Attempts to form a union for sex workers have met with little success. Most of the performers, according to Hartley, are "eighties kids" who want to be rich and pay fewer taxes: "Solidarity? Brotherhood? Sisterhood? Ha!" Verbal contracts are routinely made and broken, by producers and performers. Checks sometimes bounce. The borderline legal status of the industry makes performers reluctant to seek redress in court.
The highest-paid performers, the actresses with exclusive contracts, earn between $80,000 and $100,000 a year for doing about 20 sex scenes and making a dozen or so personal appearances. Only a handful of actresses--perhaps 10 to 15--are signed to such contracts.
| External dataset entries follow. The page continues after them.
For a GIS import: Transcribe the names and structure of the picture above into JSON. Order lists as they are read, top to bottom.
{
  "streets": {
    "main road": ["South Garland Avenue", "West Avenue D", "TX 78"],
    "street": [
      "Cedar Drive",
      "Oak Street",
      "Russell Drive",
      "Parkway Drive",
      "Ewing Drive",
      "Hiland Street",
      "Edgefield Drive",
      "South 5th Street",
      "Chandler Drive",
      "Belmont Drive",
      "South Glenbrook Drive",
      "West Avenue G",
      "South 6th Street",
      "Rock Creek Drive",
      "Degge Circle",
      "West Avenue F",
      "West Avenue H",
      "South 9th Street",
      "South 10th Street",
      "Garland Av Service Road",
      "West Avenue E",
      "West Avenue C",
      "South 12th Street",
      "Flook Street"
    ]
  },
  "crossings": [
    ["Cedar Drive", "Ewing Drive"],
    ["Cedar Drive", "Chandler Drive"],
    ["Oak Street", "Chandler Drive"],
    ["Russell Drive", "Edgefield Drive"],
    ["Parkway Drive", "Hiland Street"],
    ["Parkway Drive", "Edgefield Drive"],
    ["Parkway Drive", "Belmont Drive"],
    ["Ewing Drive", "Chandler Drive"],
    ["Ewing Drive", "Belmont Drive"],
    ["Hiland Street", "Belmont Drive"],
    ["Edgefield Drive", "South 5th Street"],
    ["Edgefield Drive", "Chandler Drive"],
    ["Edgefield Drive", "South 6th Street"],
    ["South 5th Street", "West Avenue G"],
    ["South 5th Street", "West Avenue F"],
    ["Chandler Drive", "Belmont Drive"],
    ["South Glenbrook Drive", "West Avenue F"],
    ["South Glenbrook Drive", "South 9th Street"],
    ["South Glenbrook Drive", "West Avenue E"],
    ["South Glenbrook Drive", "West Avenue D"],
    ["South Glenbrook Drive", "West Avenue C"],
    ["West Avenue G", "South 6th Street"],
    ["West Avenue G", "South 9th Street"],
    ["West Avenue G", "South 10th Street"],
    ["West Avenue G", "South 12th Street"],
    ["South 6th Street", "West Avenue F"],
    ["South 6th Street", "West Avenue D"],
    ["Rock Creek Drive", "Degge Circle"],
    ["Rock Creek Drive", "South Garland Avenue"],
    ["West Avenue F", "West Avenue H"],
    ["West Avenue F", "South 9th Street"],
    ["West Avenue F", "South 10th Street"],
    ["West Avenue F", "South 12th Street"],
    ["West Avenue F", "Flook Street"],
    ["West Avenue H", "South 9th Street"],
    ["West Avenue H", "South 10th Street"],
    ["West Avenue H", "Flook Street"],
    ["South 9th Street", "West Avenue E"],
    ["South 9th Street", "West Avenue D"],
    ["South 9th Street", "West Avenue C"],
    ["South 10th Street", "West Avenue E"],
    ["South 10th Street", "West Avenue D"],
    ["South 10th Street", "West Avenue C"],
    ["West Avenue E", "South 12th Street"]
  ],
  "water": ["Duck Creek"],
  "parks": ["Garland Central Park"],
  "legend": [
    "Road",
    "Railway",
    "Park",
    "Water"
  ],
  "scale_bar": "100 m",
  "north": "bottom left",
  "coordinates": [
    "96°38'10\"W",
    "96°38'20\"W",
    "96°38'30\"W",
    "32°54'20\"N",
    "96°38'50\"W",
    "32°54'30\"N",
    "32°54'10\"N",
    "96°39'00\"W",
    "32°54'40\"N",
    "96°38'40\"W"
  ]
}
Other leading stars are paid roughly $1,000 per scene. The vast majority of porn actresses are "B girls," who earn about $300 a scene. They typically try to do two scenes a day, four or five times a week. At the moment, there is an oversupply of women in Southern California hoping to enter the porn industry. Overtime is a thing of the past, and some newcomers will work for $150 a scene.
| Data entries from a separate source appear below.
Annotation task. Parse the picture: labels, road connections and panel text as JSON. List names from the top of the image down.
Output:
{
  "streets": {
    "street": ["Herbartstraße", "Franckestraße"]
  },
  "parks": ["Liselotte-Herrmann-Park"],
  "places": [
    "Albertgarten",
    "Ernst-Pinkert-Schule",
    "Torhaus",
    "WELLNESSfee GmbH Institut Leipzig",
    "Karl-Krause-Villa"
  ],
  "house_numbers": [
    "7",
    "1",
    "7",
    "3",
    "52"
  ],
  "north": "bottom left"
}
The dirty dozen. The actors in hard-core films serve mainly as props for the female performers. Leading actors earn less money than the top actresses but enjoy much longer careers. Most enter the business in order to have sex with a large variety of women. The men are valued primarily for their ability to perform on cue. Perhaps a dozen men consistently display that skill; some have now appeared in more than 1,000 hard-core films.